Nestlé UK has responded to critics of its cereal advertising that are claiming it contravenes Advertising Standards Authority rules, claiming the ASA has given the campaign the thumbs up.

Nestlé Cereal Partners UK has been criticised for running whole grain claims concerning its breakfast cereals online and in national newspaper adverts as part of its ‘Battle of the Breakfasts’ advertising campaign.

Consumer group Children’s Food Campaign claims the adverts and online coverage contravene a ruling made by the UK’s ASA four years ago. The ruling bars the food manufacturing giant from advising that consumers should “eat at least three portions of whole grain a day”.

Nestlé's response

In response, Nestlé stated: “Nestlé Cereals  takes its advertising responsibilities under the CAP Code very seriously.

“We were contacted by the ASA regarding the recommendation to eat at least three portions of whole grain a day referred to on the Battle of the Breakfasts website.  The ASA considered that this recommendation, as qualified on the website as guidance from the US dietary guidelines, does not breach the CAP (Committee of Advertising Practice) Code.

 We will continue  to  co-operate  with the ASA and CAP to ensure that our Battle of the Breakfasts website complies fully with the CAP code."

Principal complaint

However, the Children’s Food Campaign claims Nestlé is flouting the ASA ruling. In a letter of complaint written to the ASA seen by FoodNavigator, the group states: “The principle complaint is that Nestle is making an identical health and nutrition claim about whole grain which was forbidden by the ASA in a 2008 adjudiction.

“As our research shows that there have been no changes in permissible nutrition and health claims relevant to this claim (or any new information cited by Nestle on the website), we believe that Nestle’s website is misleading and will lead to many people incorrectly believing the 3-a-day whole grain advice. We cannot see how it can be allowed in its current form.”

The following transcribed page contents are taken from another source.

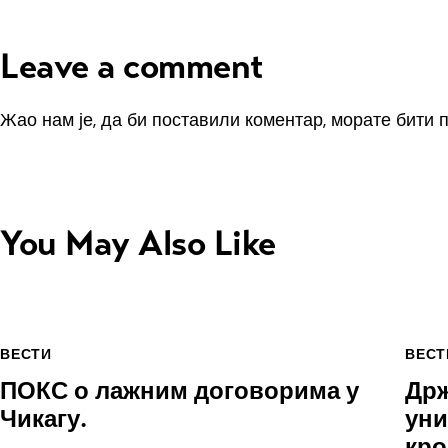
Leave a comment
Жао нам је, да би поставили коментар, морате
бити 
You May Also Like
ВЕСТИ
ВЕСТ
ПОКС о лажним договорима у
Држ
Чикагу.
уни
кр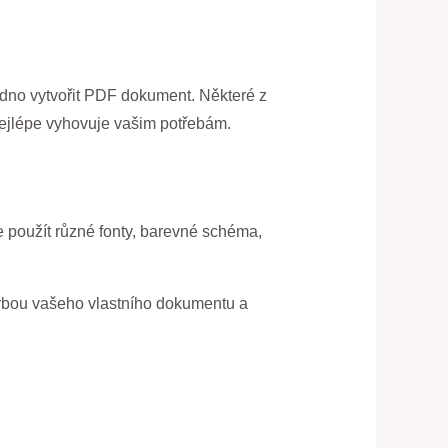
adno vytvořit PDF dokument. Některé z
 nejlépe vyhovuje vašim potřebám.
 použít různé fonty, barevné schéma,
vorbou vašeho vlastního dokumentu a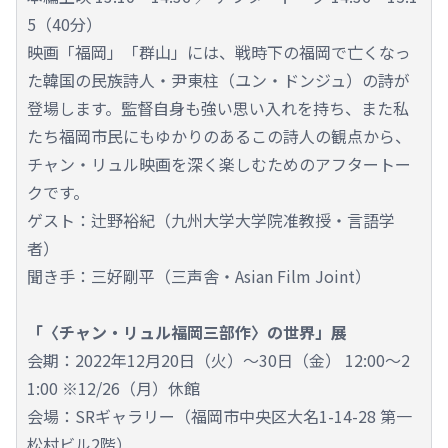
5（40分）
映画「福岡」「群山」には、戦時下の福岡で亡くなっ
た韓国の民族詩人・尹東柱（ユン・ドンジュ）の詩が
登場します。監督自身も強い思い入れを持ち、また私
たち福岡市民にもゆかりのあるこの詩人の観点から、
チャン・リュル映画を深く楽しむためのアフタートー
クです。
ゲスト：辻野裕紀（九州大学大学院准教授・言語学
者）
聞き手：三好剛平（三声舎・Asian Film Joint）
「〈チャン・リュル福岡三部作〉の世界」展
会期：2022年12月20日（火）～30日（金） 12:00～2
1:00 ※12/26（月）休館
会場：SRギャラリー（福岡市中央区大名1-14-28 第一
松村ビル2階）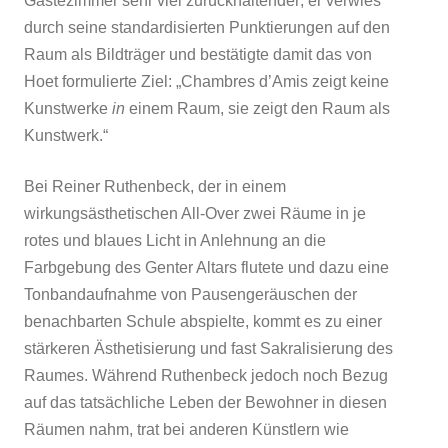
Gästezimmer sehr viel zurückhaltender; er verwies
durch seine standardisierten Punktierungen auf den
Raum als Bildträger und bestätigte damit das von
Hoet formulierte Ziel: „Chambres d’Amis zeigt keine
Kunstwerke
in
einem Raum, sie zeigt den Raum als
Kunstwerk.“
Bei Reiner Ruthenbeck, der in einem
wirkungsästhetischen All-Over zwei Räume in je
rotes und blaues Licht in Anlehnung an die
Farbgebung des Genter Altars flutete und dazu eine
Tonbandaufnahme von Pausengeräuschen der
benachbarten Schule abspielte, kommt es zu einer
stärkeren Ästhetisierung und fast Sakralisierung des
Raumes. Während Ruthenbeck jedoch noch Bezug
auf das tatsächliche Leben der Bewohner in diesen
Räumen nahm, trat bei anderen Künstlern wie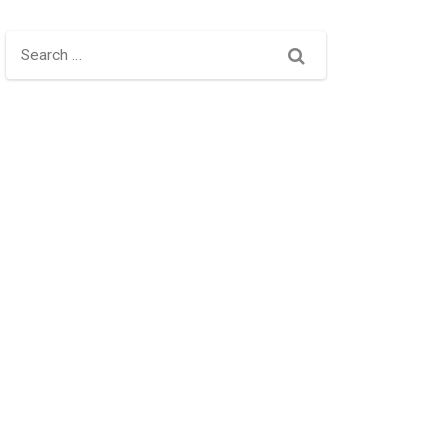
Search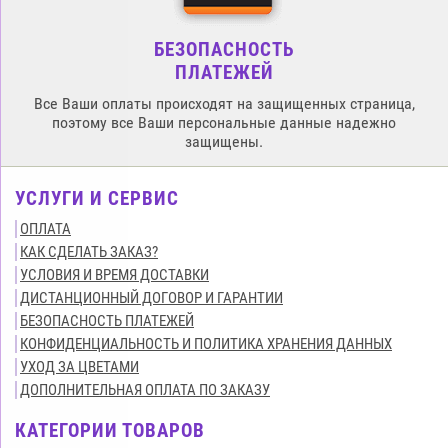
БЕЗОПАСНОСТЬ
ПЛАТЕЖЕЙ
Все Ваши оплаты происходят на защищенных страница,
поэтому все Ваши персональные данные надежно
защищены.
УСЛУГИ И СЕРВИС
ОПЛАТА
КАК СДЕЛАТЬ ЗАКАЗ?
УСЛОВИЯ И ВРЕМЯ ДОСТАВКИ
ДИСТАНЦИОННЫЙ ДОГОВОР И ГАРАНТИИ
БЕЗОПАСНОСТЬ ПЛАТЕЖЕЙ
КОНФИДЕНЦИАЛЬНОСТЬ И ПОЛИТИКА ХРАНЕНИЯ ДАННЫХ
УХОД ЗА ЦВЕТАМИ
ДОПОЛНИТЕЛЬНАЯ ОПЛАТА ПО ЗАКАЗУ
КАТЕГОРИИ ТОВАРОВ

The ASA is understood to have referred the matter to its compliance team in May. However, it gave no indication to FoodNavigator of its position.

Stirring up controversy

The section of Nestlé’s website stirring up controversy reads: “Experts recommend that we eat at least three portions of whole grain a day and breakfast is the ideal time for you and your family to get one or more servings of whole grain.

“Whole grains are simply grains that contain all three edible parts: the germ, endosperm and the bran. Together they provide a range of vitamins, minerals, fibre, starch and other nutrients, so whole grains can contribute to a varied, balanced diet.

“All Nestlé cereals are made with whole grain. To check out how much whole grain is in each serving of Nestlé cereals, just check the green banner – our whole grain guarantee.”